Task statement:
Please rewrite the stretch of lines from the one containing "- The code provided" through the one containing "of the project." as a numbered list, leaving out blank lines.
☆ ☆ ☆ ☆ ☆ ☆ ☆
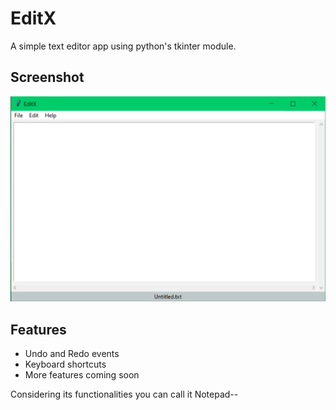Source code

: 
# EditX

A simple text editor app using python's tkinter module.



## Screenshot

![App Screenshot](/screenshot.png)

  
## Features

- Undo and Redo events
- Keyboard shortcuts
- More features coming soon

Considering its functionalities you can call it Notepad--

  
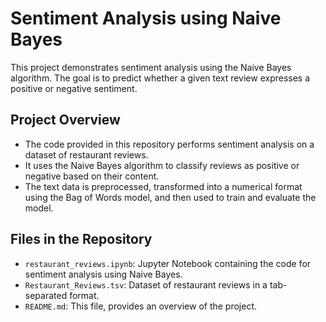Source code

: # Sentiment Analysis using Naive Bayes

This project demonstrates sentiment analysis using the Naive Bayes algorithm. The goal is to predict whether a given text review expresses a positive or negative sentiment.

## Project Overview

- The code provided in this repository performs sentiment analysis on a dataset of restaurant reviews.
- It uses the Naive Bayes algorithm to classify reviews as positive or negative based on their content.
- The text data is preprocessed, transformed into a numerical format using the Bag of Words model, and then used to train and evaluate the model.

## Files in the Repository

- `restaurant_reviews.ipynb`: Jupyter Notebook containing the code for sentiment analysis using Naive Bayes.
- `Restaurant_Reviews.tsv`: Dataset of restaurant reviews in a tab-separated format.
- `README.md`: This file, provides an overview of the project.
☆ ☆ ☆ ☆ ☆ ☆ ☆
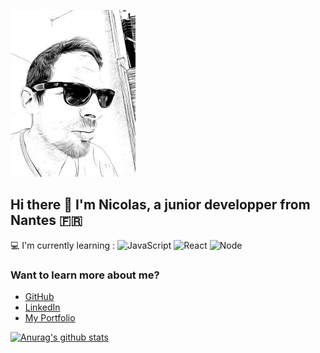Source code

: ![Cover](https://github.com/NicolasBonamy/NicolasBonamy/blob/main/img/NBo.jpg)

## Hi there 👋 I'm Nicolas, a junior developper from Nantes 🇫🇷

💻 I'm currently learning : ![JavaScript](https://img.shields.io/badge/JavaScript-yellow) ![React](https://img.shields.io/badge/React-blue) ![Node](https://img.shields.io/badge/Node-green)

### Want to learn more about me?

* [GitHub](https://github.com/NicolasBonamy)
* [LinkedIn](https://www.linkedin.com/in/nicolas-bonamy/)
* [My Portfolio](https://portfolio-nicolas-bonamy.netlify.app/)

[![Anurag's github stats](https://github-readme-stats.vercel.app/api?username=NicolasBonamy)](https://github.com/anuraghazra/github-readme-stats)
☆ ☆ ☆ ☆ ☆ ☆ ☆
Solution:
1. - The code provided in this repository performs sentiment analysis on a dataset of restaurant reviews.
2. - It uses the Naive Bayes algorithm to classify reviews as positive or negative based on their content.
3. - The text data is preprocessed, transformed into a numerical format using the Bag of Words model, and then used to train and evaluate the model.
4. ## Files in the Repository
5. - `restaurant_reviews.ipynb`: Jupyter Notebook containing the code for sentiment analysis using Naive Bayes.
6. - `Restaurant_Reviews.tsv`: Dataset of restaurant reviews in a tab-separated format.
7. - `README.md`: This file, provides an overview of the project.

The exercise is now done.